Cold Granite
- First edition
- Author: Stuart MacBride
- Language: English
- Series: Logan 'Lazarus' McRae
- Release number: 1
- Genre: Crime fiction
- Publisher: Harper Collins
- Publication date: 2005
- Media type: Paperback
- Pages: 581
- ISBN: 0-00-719314-9
- Followed by: Dying Light

= Cold Granite =

2005 novel by Stuart MacBride

Cold Granite is the debut novel written by Stuart MacBride. It features Detective Sergeant Logan McRae (who is later nicknamed "Lazarus") as its central character, who works for Grampian Police in Aberdeen, Scotland. Logan McRae went on to feature in a series of books which became a bestseller series for MacBride.

==Plot==
It is Logan McRae's first week back after being on sick leave for a year; courtesy of Angus Robertson (The Mastrick Monster) who carved him up with a knife. Someone is kidnapping children, murdering them and mutilating them afterwards. The local paper screams about police incompetence and is gunning for McRae's boss, Detective Inspector David Insch. McRae discovers that someone is leaking the stories to a journalist, Colin Miller, who inadvertently disrupts Grampian Polices' plans to apprehend the killer by revealing their plan to wait out in a secluded location which the killer thinks is safe.

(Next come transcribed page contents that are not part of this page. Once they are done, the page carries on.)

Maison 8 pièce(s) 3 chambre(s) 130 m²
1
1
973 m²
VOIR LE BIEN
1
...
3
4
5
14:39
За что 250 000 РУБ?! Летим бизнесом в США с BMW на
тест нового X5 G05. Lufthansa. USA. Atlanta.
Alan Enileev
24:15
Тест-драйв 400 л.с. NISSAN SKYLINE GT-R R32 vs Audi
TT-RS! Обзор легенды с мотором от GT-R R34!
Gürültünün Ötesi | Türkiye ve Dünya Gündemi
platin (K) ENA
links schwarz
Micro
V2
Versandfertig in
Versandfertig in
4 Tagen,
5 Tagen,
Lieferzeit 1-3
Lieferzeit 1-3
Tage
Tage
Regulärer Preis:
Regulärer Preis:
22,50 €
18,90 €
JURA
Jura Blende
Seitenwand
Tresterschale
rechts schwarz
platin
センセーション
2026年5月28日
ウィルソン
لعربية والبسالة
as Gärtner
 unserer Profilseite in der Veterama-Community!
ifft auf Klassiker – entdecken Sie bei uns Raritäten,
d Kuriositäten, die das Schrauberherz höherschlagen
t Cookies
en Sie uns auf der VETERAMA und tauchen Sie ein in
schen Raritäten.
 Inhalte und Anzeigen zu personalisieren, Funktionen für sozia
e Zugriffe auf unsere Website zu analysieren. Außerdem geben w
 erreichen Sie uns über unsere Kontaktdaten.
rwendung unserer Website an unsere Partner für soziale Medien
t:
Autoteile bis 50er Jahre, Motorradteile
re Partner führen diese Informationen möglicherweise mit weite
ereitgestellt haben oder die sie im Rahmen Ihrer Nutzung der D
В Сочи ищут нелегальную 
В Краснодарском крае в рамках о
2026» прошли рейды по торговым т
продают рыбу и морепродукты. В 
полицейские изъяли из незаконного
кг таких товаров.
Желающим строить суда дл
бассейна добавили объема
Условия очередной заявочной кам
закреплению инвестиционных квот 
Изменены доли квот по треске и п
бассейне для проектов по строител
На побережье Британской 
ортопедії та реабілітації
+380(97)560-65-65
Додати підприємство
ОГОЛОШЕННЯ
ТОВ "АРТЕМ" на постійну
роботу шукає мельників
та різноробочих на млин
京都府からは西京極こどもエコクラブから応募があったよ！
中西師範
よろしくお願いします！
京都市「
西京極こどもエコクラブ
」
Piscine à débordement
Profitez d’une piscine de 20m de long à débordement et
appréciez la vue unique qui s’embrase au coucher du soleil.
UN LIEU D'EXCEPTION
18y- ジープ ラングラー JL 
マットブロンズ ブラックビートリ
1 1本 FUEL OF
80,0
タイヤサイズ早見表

McRae discovers that Miller's source is none other than his ex-girlfriend, Isobel McAlister, the police pathologist, who is now living with Miller and tells him about her day to unwind.

Meanwhile, the local council worker who removes all the dead animals from the roads (affectionately called "Roadkill") is found to have a dead girl in his tip and another dead girl is discovered on the local rubbish dump.

==Reception==
The book earned MacBride a Barry Award for Best First Novel. Matthew Lewin, writing in The Guardian, described the book as "Tartan Noir" which is laced with gallows humour but that the author [MacBride] just can't pull off. He also said that the book left him with tears of boredom.

Susan Manfield, writing in The Scotsman, said that
Cold Granite is a capable police thriller, and a good read - outside of mealtimes. A promising debut, for MacBride and for Aberdeen, Scotland's new city of (fictional) crime.